Enfer respiratoire au Km 36 : Quand le grand nettoyage vire au poison collectif

Alors que le Grand Conakry vibre au rythme des opérations de déguerpissement pour « rendre la ville aux citoyens », un scandale sanitaire couve au marché de Km 36. Entre montagnes d’immondices et fumées toxiques issues d’incinérations sauvages, le quotidien des commerçants et des riverains est devenu un véritable chemin de croix. Enquête sur un assainissement qui part en fumée.

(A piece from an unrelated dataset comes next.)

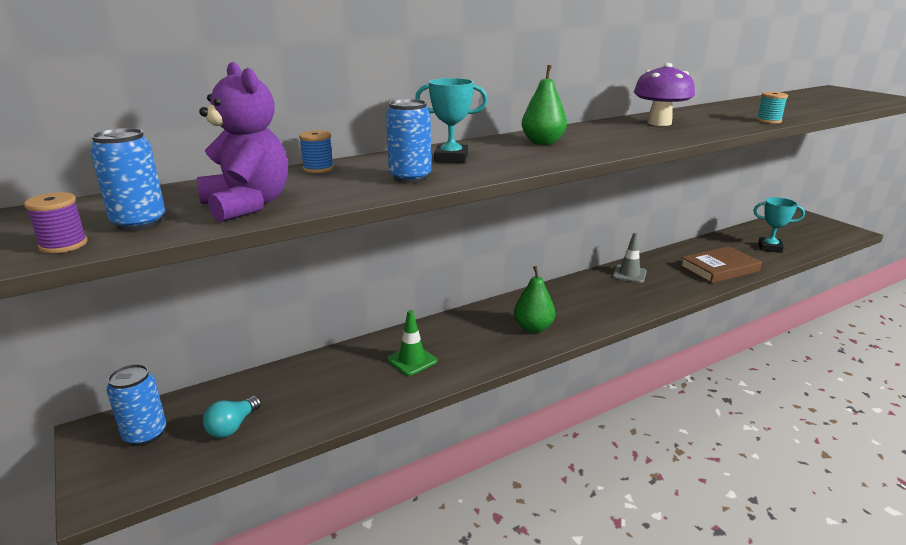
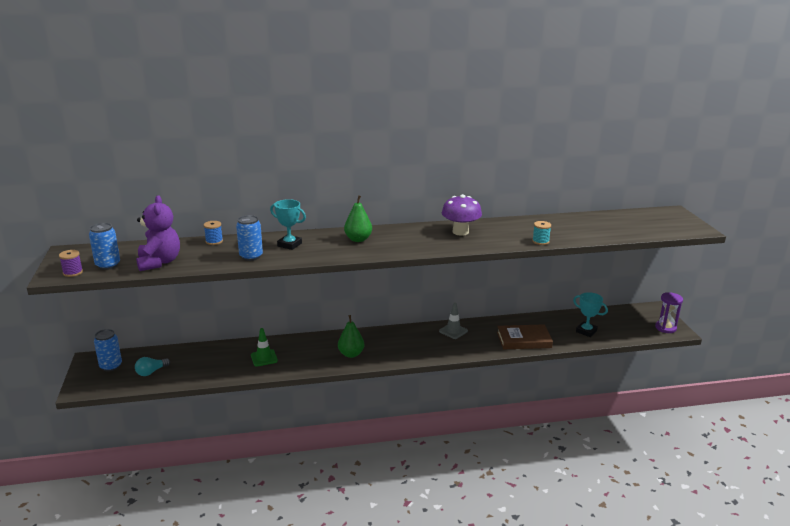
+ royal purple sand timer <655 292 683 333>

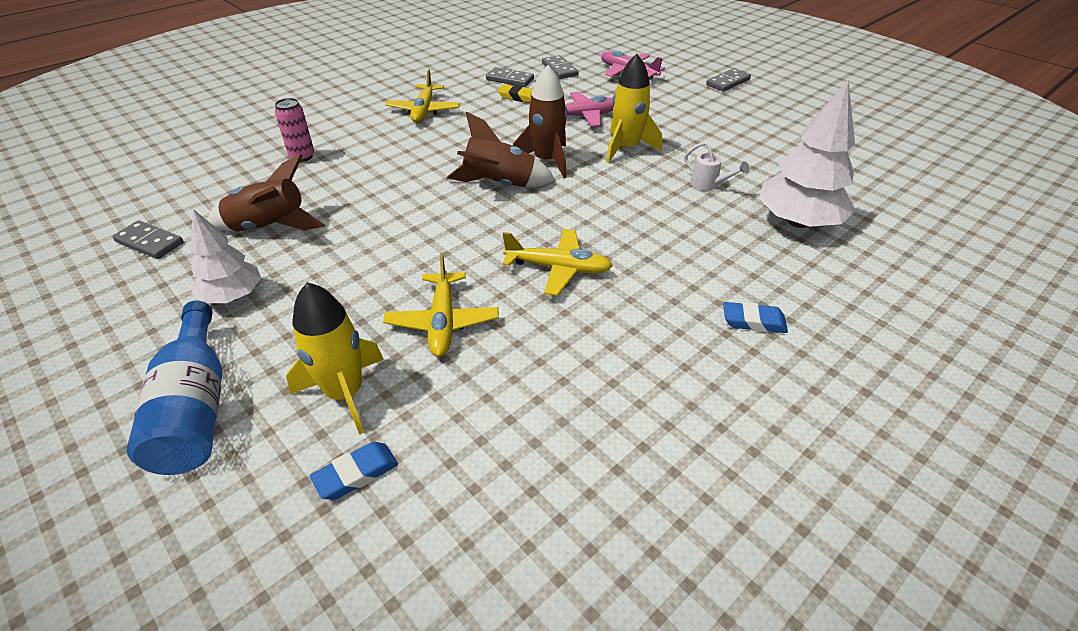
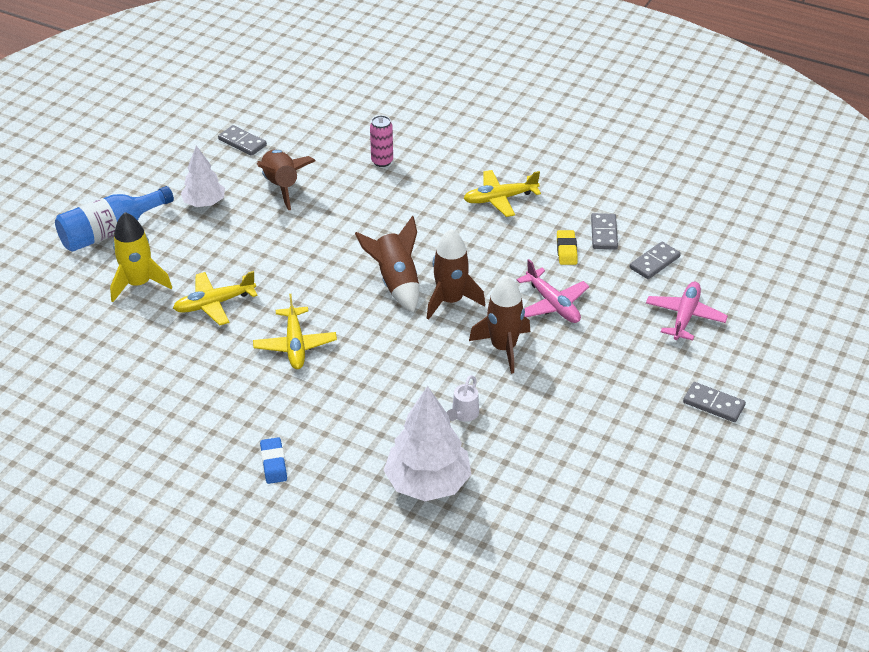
~ bright yellow spaceship <606 54 662 163> to dark brown spaceship <469 276 530 374>
~ ash-grey domino <112 220 183 259> = <218 125 267 156> 60 degrees counterclockwise
- blue pencil eraser <310 442 398 500>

Un décor d’apocalypse au cœur des échanges

Le décor est planté, et il est loin d’être reluisant. Au Km 36, les ordures ne font plus seulement partie du paysage, elles l’étouffent. Éparpillés à l’intérieur comme aux abords du marché, ces tas de déchets rendent l’air vicié pour quiconque ose s’y aventurer. Mais le pire reste à venir : pour tenter de réduire ce volume ingérable, la solution du pire a été adoptée : l’incinération. Résultat ? Une nappe de fumée épaisse et délétère qui s’accroche au quartier comme un linceul.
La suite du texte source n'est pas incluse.